■ **Stored items from a collection**
================

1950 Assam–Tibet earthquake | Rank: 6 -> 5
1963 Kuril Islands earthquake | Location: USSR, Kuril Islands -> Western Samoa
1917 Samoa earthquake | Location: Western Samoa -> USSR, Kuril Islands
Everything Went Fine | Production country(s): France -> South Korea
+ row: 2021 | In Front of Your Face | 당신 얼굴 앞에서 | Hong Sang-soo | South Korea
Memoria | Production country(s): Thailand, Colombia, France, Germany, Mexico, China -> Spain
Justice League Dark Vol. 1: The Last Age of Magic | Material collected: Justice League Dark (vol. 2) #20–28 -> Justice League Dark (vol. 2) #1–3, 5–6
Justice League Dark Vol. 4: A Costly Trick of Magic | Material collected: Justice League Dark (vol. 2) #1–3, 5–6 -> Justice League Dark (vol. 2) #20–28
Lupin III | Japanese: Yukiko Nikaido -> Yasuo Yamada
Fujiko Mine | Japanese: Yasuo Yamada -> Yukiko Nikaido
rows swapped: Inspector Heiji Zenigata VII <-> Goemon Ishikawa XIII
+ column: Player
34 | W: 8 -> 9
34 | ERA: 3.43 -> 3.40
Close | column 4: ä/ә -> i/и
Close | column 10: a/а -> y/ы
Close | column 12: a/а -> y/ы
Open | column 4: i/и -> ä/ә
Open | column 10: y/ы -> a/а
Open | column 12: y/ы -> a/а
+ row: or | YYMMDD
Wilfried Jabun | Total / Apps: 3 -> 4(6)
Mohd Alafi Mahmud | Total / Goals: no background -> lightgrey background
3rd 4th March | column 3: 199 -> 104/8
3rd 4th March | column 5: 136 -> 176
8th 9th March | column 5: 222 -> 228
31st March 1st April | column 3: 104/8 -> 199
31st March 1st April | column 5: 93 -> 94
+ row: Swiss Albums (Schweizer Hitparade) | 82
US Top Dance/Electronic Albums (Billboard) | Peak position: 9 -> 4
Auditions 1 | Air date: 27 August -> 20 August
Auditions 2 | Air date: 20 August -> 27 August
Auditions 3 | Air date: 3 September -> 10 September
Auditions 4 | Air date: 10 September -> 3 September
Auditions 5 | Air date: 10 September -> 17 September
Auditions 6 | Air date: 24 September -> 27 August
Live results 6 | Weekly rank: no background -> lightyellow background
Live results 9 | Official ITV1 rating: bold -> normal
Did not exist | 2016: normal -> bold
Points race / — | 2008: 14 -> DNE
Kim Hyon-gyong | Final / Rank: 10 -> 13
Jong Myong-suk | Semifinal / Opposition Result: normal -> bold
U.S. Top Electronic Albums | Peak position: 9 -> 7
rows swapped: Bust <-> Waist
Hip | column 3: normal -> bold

================

Can you edit the records from the first line up to and including the line with "Hitparade) | 82" so that "Material collected" becomes "Issues collected" and nothing else changes?

1950 Assam–Tibet earthquake | Rank: 6 -> 5
1963 Kuril Islands earthquake | Location: USSR, Kuril Islands -> Western Samoa
1917 Samoa earthquake | Location: Western Samoa -> USSR, Kuril Islands
Everything Went Fine | Production country(s): France -> South Korea
+ row: 2021 | In Front of Your Face | 당신 얼굴 앞에서 | Hong Sang-soo | South Korea
Memoria | Production country(s): Thailand, Colombia, France, Germany, Mexico, China -> Spain
Justice League Dark Vol. 1: The Last Age of Magic | Issues collected: Justice League Dark (vol. 2) #20–28 -> Justice League Dark (vol. 2) #1–3, 5–6
Justice League Dark Vol. 4: A Costly Trick of Magic | Issues collected: Justice League Dark (vol. 2) #1–3, 5–6 -> Justice League Dark (vol. 2) #20–28
Lupin III | Japanese: Yukiko Nikaido -> Yasuo Yamada
Fujiko Mine | Japanese: Yasuo Yamada -> Yukiko Nikaido
rows swapped: Inspector Heiji Zenigata VII <-> Goemon Ishikawa XIII
+ column: Player
34 | W: 8 -> 9
34 | ERA: 3.43 -> 3.40
Close | column 4: ä/ә -> i/и
Close | column 10: a/а -> y/ы
Close | column 12: a/а -> y/ы
Open | column 4: i/и -> ä/ә
Open | column 10: y/ы -> a/а
Open | column 12: y/ы -> a/а
+ row: or | YYMMDD
Wilfried Jabun | Total / Apps: 3 -> 4(6)
Mohd Alafi Mahmud | Total / Goals: no background -> lightgrey background
3rd 4th March | column 3: 199 -> 104/8
3rd 4th March | column 5: 136 -> 176
8th 9th March | column 5: 222 -> 228
31st March 1st April | column 3: 104/8 -> 199
31st March 1st April | column 5: 93 -> 94
+ row: Swiss Albums (Schweizer Hitparade) | 82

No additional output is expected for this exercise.